**Directive 1:** Reproduce the stretch of the regulation excerpt from "For purposes of" through "Sales plans; give-aways." word for word.
**Directive 2:**
Answer these questions from the regulation excerpt:
(a) On what basis must each insured institution prepare its other financial statements and reports to the Corporation?
(b) What must an applicant for insurance that uses salesmen, sales agencies, surplus certificates, or other sales plans submit with its application?
(c) Under the general provisions of § 563.25, to whom may an insured institution pay a sales commission?

** Start Excerpt to read **

For purposes of examination by and reports to the Corporation and of compliance with this subchapter, each insured institution and service corporation shall:

(a) Employ such specific principles or procedures on particular accounting or reporting matters as the Corporation may require by regulation or otherwise; and

(b) Prepare and maintain such books and records as will support its financial statements and reports to the Corporation and readily permit reconciliation of such statements and reports with its books and records; and

(c) Prepare its other financial statements and reports to the Corporation on the basis of generally accepted accounting principles.

[38 FR 26111, Sept. 18, 1973]

§ 563.24 Sales plans; give-aways.

Every applicant for insurance which uses salesmen, sales agencies, surplus certificates, or other sales plans shall submit, with its application, full details thereof. No insured institution shall, directly or indirectly enter into, extend, or renew any contract, agreement, understanding, or arrangement that authorizes or permits any person other than such institution itself to promise, offer, or give a give-away, or to pay or absorb any of the cost of a give-away promised, offered, or given for or in connection with the solicitation, the opening, or any increase of any account in such institution, or which authorizes or permits any person other than such institution itself to pay or to absorb any of the cost of any give-away advertising for or in connection with any such solicitation, opening, or increase; and no such institution shall accept the opening or any increase of any account for or in

connection with which any person other than such institution gives a give-away or pays or absorbs any of the cost of any give-away advertising, or of any giveaway given, for or in connection with any such solicitation, opening, or increase. As used in this section: the term "give" means to give, to sell or dispose of for less than full monetary value or with any agreement or undertaking, contingent or otherwise, for repurchase or redemption, whether total or partial, or to offer, promise, or agree to do any of the foregoing; the term "give-away" means any money, property, service, or other thing of value, whether tangible or intangible; and the term "account" means an account of an insurable type. [35 F.R. 3752, Feb. 26, 1970]

§ 563.25 Sales commissions.

(a) General provisions. Except as provided in paragraphs (b), (c), (d), and (e) of this section, no insured institution shall, directly or indirectly

(1) Pay any sales commission, except to an employee of such institution;

(2) Pay to any employee of such institution any sales commission the payment or the amount of which is based in whole or in part upon the opening or increasing of any account or accounts in such institution, except a prize in cash or otherwise for participating in a new account drive or contest conducted by such institution; or

(3) Allow to any person any discount or rebate on or with respect to any account in such institution if the allowance or the amount of such discount or rebate is dependent in whole or in part upon another person's having solicited or obtained the opening or increasing of any account or accounts in such institution, or enter into any contract or agreement under which any person other than such institution is allowed to collect or receive from any other person (except such institution) any compensation for or in connection with the opening or increasing of any account or accounts in such institution; or

(4) Enter into, extend, or renew any contract, agreement, understanding, or arrangement, which authorizes or permits any person other than such insured institution itself to pay, or utilize any device whatsoever pursuant to which any person other than such insured institution pays, any compensation to any person for or in connection with the solicitation, the opening, or any increase of any

account in such institution or for any advertising in connection with any such solicitation, opening, or increase, or accept the opening of or any increase in any account in connection with which any person other than such insured institution pays any compensation to any person for or in connection with the solicitation, the opening, or any increase of any account in such institution or for any advertising in connection with any such solicitation, opening, or increase.

** End Excerpt to read **
** Start Data shown **

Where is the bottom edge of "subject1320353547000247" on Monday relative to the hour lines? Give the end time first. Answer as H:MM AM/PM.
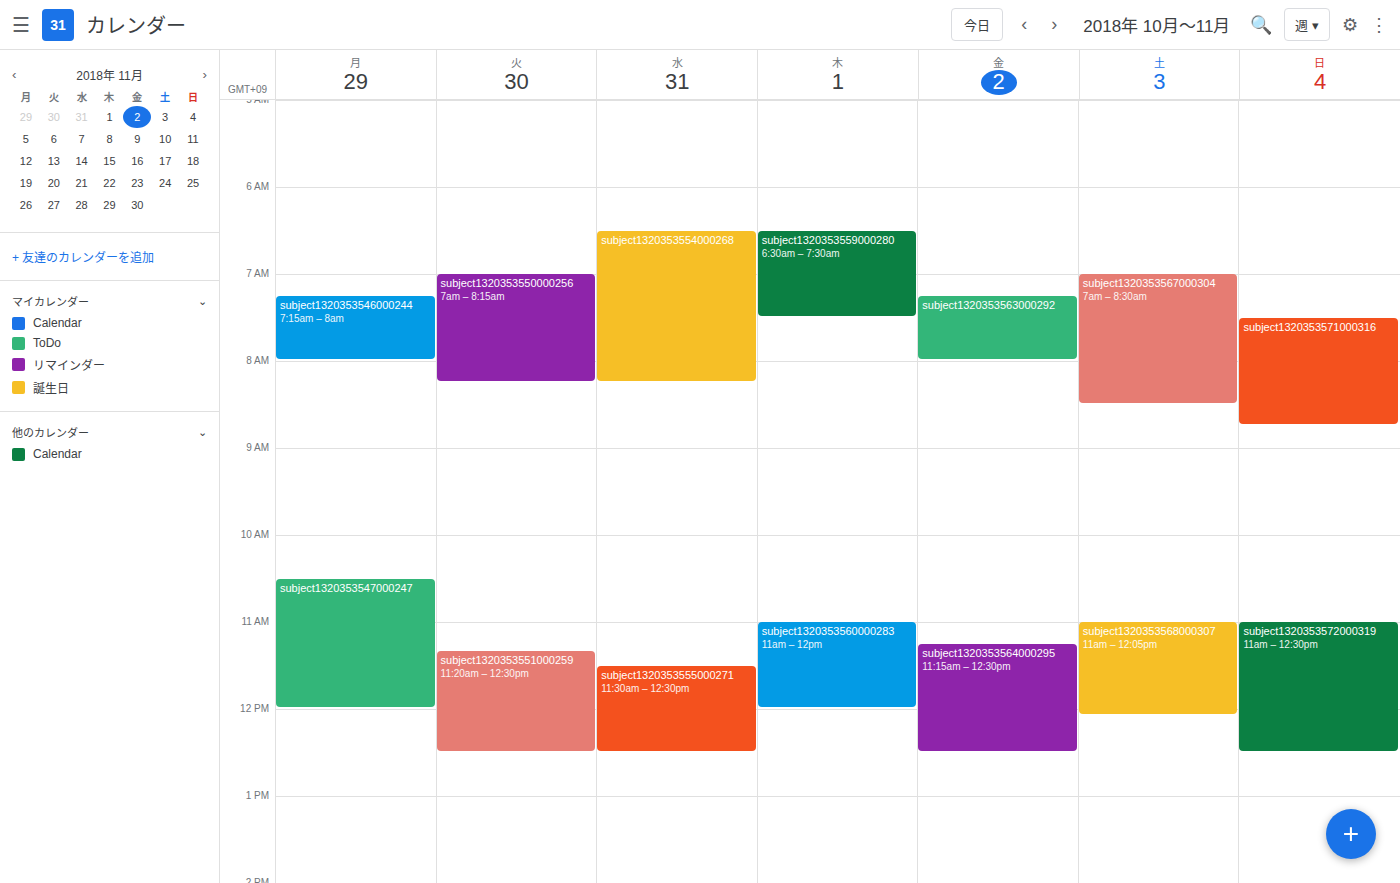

** End Data shown **

**Expected output 1:**
For purposes of examination by and reports to the Corporation and of compliance with this subchapter, each insured institution and service corporation shall:

(a) Employ such specific principles or procedures on particular accounting or reporting matters as the Corporation may require by regulation or otherwise; and

(b) Prepare and maintain such books and records as will support its financial statements and reports to the Corporation and readily permit reconciliation of such statements and reports with its books and records; and

(c) Prepare its other financial statements and reports to the Corporation on the basis of generally accepted accounting principles.

[38 FR 26111, Sept. 18, 1973]

§ 563.24 Sales plans; give-aways.

**Expected output 2:**
(a) On the basis of generally accepted accounting principles.
(b) Full details of those sales plans.
(c) Only to an employee of that institution, except as provided in paragraphs (b), (c), (d), and (e) of the section.